Tanishq dubey
Tanishq dubey

Reputation: 1542

AWS Lambda run command on EC2 instance and get result

I have an EC2 instance that is running a few processes. I also have a Lambda script that is triggered through various means. I would like this Lambda script to talk to my EC2 instance and get a list of running processes from it (Essentially run ps aux on the EC2 box, and read the output).

Now this is easy enough with just one instance and its instance-id. Just SSH in, run the command, get the output, and be on my way. However, I would like to scale this to multiple EC2 instances, for which only the instance-id is known and SSH keys may not be given.

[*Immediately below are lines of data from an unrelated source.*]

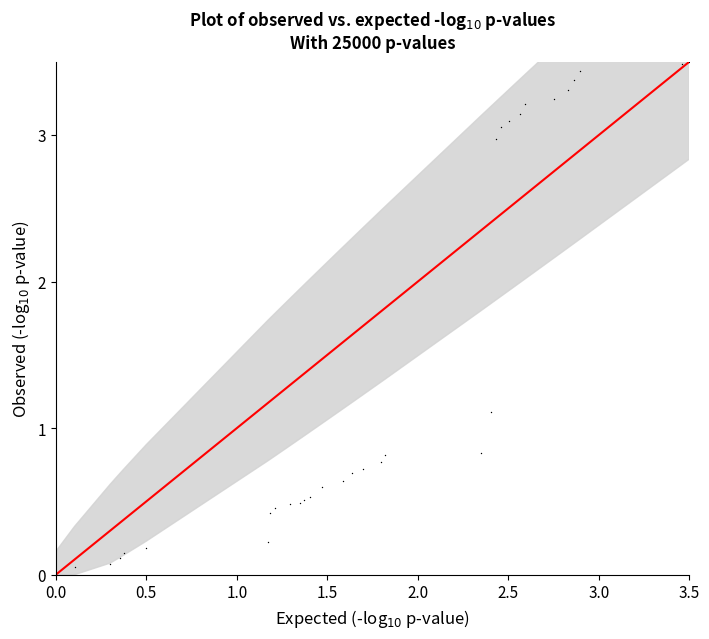

What Y value in the scatter plot is closest to 1?

1.1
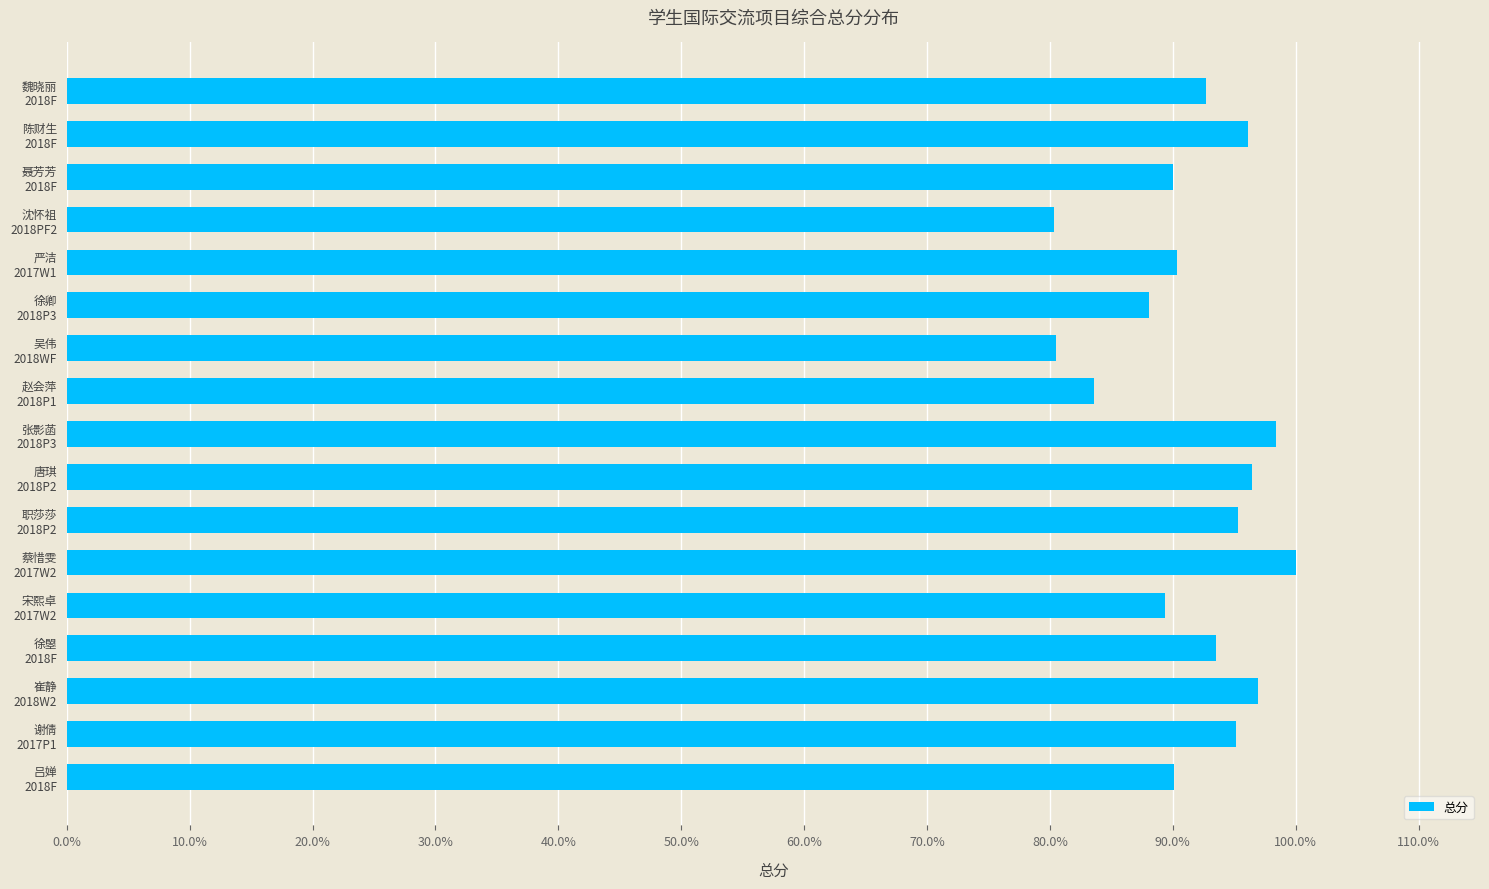

What is the difference between the maximum and second lowest values?

19.5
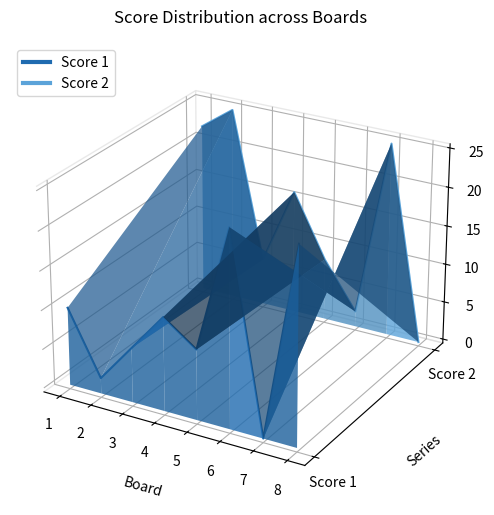

List the labels in order of Score 1 value, smallest first.

7, 2, 5, 3, 4, 1, 8, 6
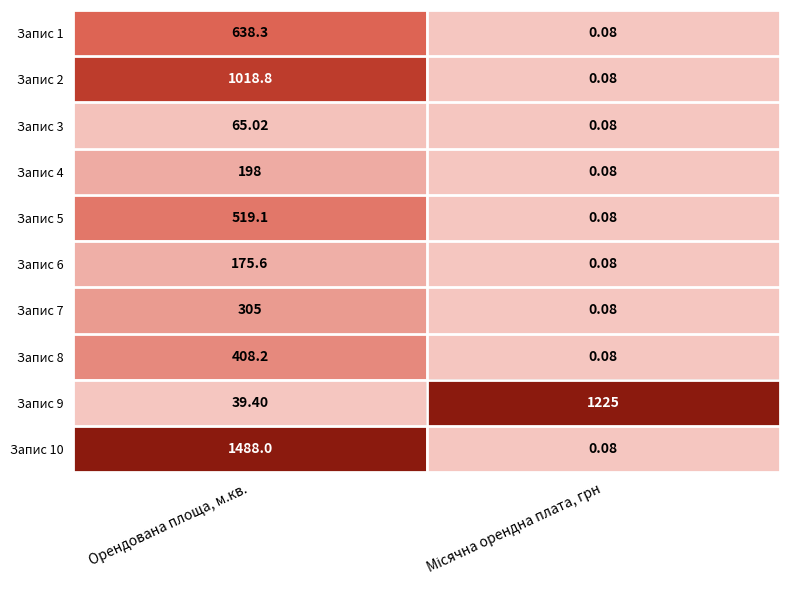

At which label does Запис 2 reach its peak?

Орендована площа, м.кв.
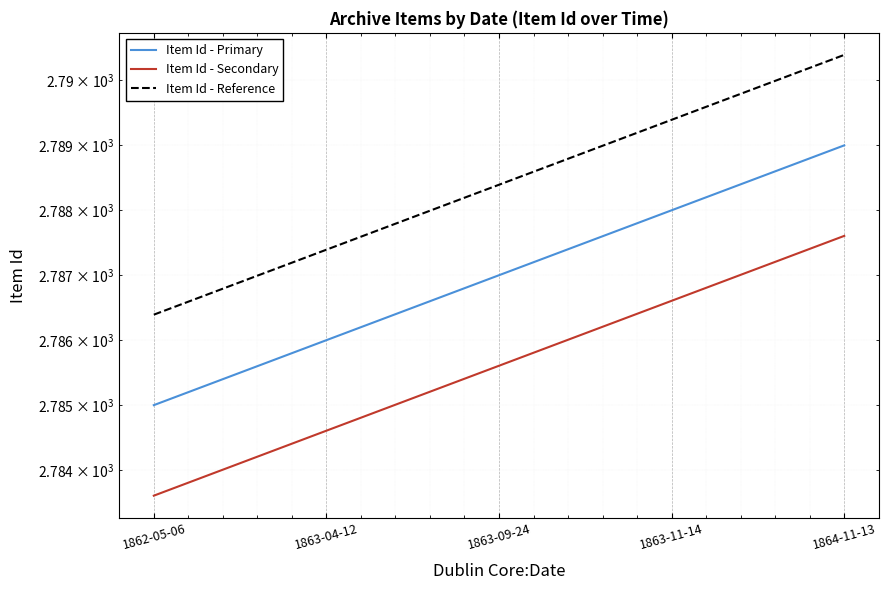

What is the total value across all series at 1863-09-24?

8361.0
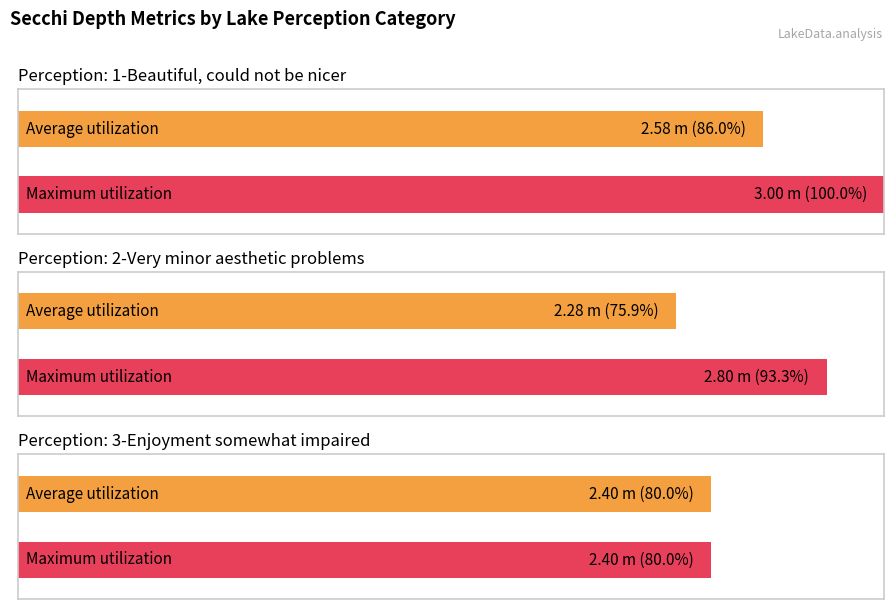

Read the 3-Enjoyment somewhat impaired (algae) value at 18.

2.4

Is such a configuration possible with Lambda and Boto (or other libraries)? Or do I just have to run a microserver on each of my instances that will reply with the given information (something I'm really trying to avoid)

Upvotes: 8

Views: 14651

Answers (3)

tomahawk
tomahawk

Reputation: 206

You can do this easily with AWS Systems Manager - Run Command

AWS Systems Manager provides you safe, secure remote management of your instances at scale without logging into your servers, replacing the need for bastion hosts, SSH, or remote PowerShell.

Specifically:

  • Use the send-command API from Lambda function to get list of all processes on a group of instances. You can do this by providing a list of instances or even a tag query
  • You can also use CloudWatch Events to trigger a Run Command directly

Upvotes: 16

Roshan
Roshan

Reputation: 1390

Like Yeshodhan mentioned, There is no direct approach for this.

However, There is one more approach.

1) Save your private key file to an s3 bucket, Create a lambda function and use python fabric module to login to the remote machines from lambda function and execute commands.

The above-mentioned approach is possible but I highly recommend launching a separate machine and use a configuration management system (Preferably ansible) and get the results from remote machines.

Upvotes: 0

Yeshodhan Kulkarni
Yeshodhan Kulkarni

Reputation: 2943

I don't think there is something available out of the box for this scenario.

Instead of querying, try an alternate approach. Install an agent on all ec2 instances, which reports the required information to a central service or probably a DynamoDB table, with HashKey as InstanceId.

You may want to bake this script as a cron job, (executed probably hourly?) in the AMI itself.

With this implementation, you reduce the complexity of managing and running a separate web service on each EC2 instance.

Query the DynamoDB table on demand. There will be a lag, as data may not be real time, but you can always reduce the CRON interval per your needs.